Jacob Sullum
Today Nebraska and Oklahoma sued Colorado, arguing that marijuana legalization there is having spillover effects on neighboring states and should be reversed because it violates federal law. The two states are asking the U.S. Supreme Court to declare that Amendment 64, the legalization measure that Colorado voters approved in 2012, is "unconstitutional and unenforceable under the Supremacy Clause" because it conflicts with the Controlled Substances Act.
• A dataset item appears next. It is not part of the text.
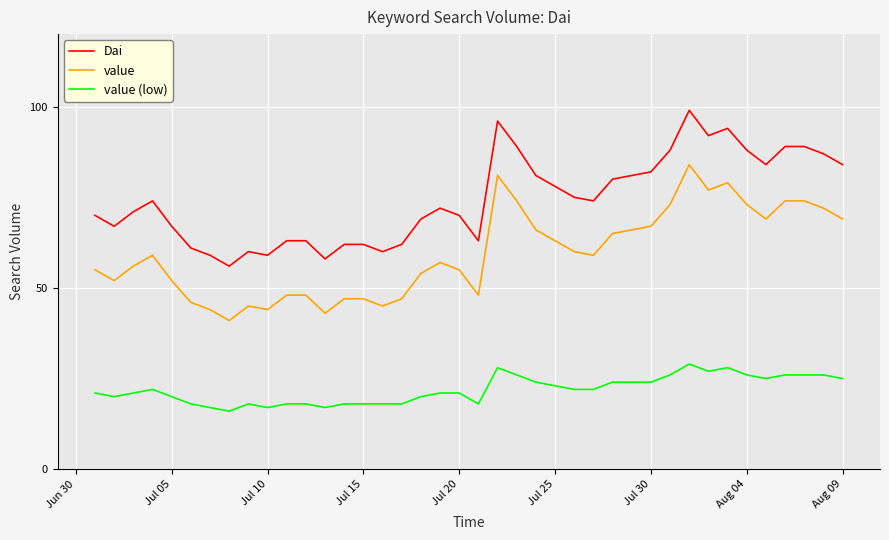

How many distinct data groups are displayed?

3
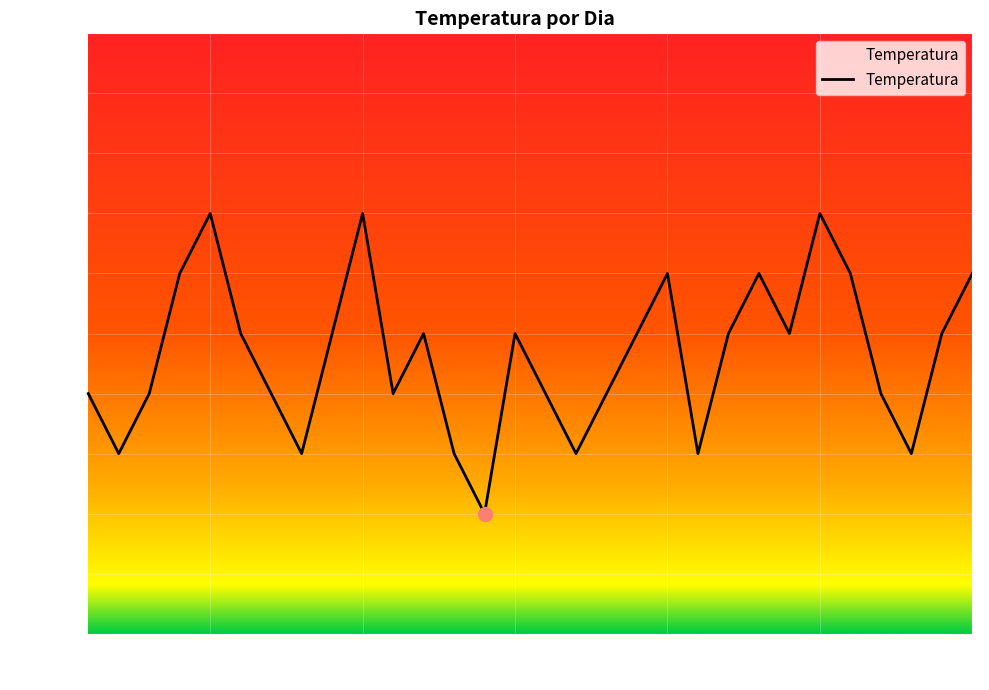

What is the difference between the maximum and minimum values?

5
Prohibitionists have been pushing this argument for years, but it will not get them what they want. As Deputy Attorney General James Cole explained to the Senate Judiciary Committee last year, the Justice Department decided against trying to block marijuana legalization in Colorado and Washington after concluding that there was no viable legal strategy to stuff the buds back into the jar. It is well established that Congress cannot compel states to punish activities they decide should not be treated as crimes. Although the federal government might have more success in challenging a state's licensing, regulation, and taxation of marijuana businesses, Cole said, the upshot of such a victory would be a legal but completely unregulated market. Given the way the Supreme Court has interpreted the Commerce Clause with reference to the ban on marijuana, the feds might force Colorado and Washington to scrap their rules for growing and distributing marijuana. But they cannot constitutionally force Colorado and Washington to arrest, prosecute, and imprison marijuana growers and distributors.
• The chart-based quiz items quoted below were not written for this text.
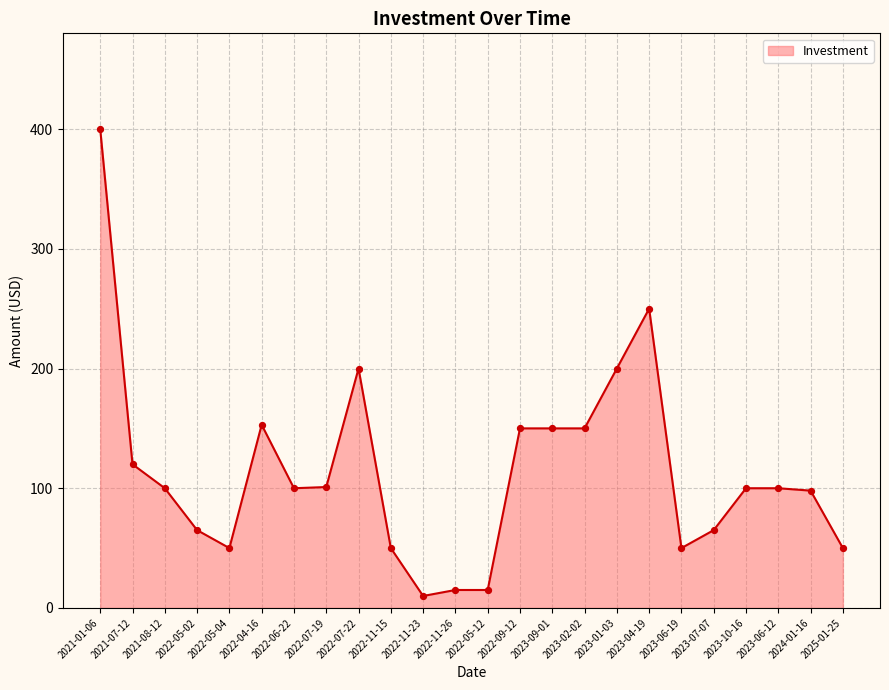

What is the change in value from 2021-07-12 to 2023-04-19?

+130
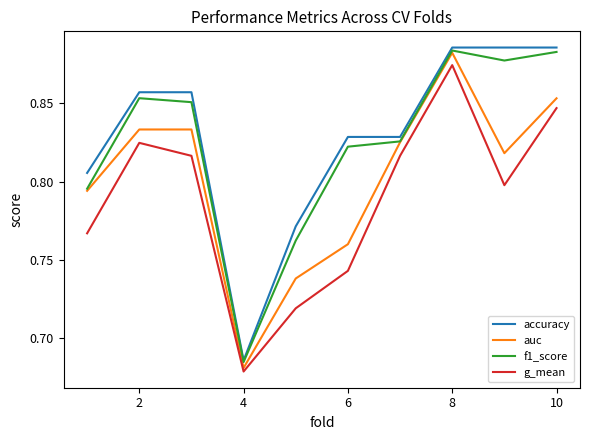

True or false: g_mean and f1_score intersect in this chart.

False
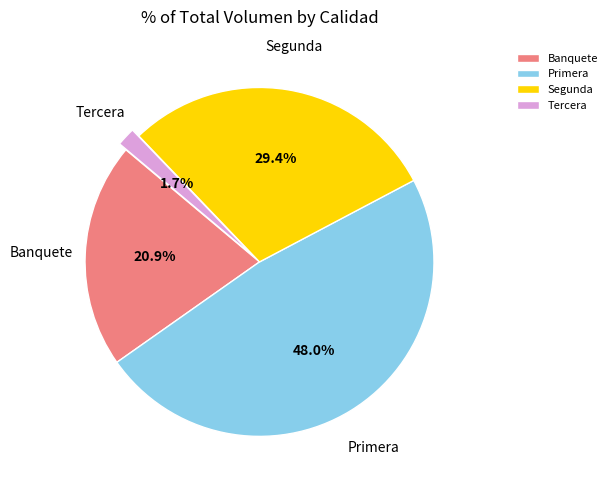

How many slices are in this pie chart?

4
If the Justice Department could not roll back legalization, what hope do Nebraska and Oklahoma have? They complain that Colorado has not taken adequate precautions to prevent interstate smuggling of marijuana, although it did impose a quarter-ounce limit on purchases by visitors in an attempt to address that concern. But if Nebraska and Oklahoma manage to overturn Colorado's regulations, there will be no restrictions at all. And even if they could force Colorado to recriminalize marijuana cultivation and distribution (which they can't), drug warriors have never been up to the task of preventing contraband from flowing to people who want it. Why would that reality suddenly change if Colorado rejoined the prohibitionist fold?
"Since the implementation of Amendment 64 in Colorado, Plaintiff States have dealt with a significant influx of Colorado-sourced marijuana," the complaint says. "The detrimental economic impacts of Colorado Amendment 64 on the Plaintiff States, especially in regard to the increased costs for the apprehension, incarceration, and prosecution of suspected and convicted felons, are substantial." Oklahoma, which was dry until 1959, could have made a similar complaint about states that dared to allow trafficking in booze, but that would not have given it the right to impose its prohibitionist policy outside its borders. The problem that Nebraska and Oklahoma face is not that Colorado has decided to let people get high; it's that Nebraska and Oklahoma insist on trying to stop them.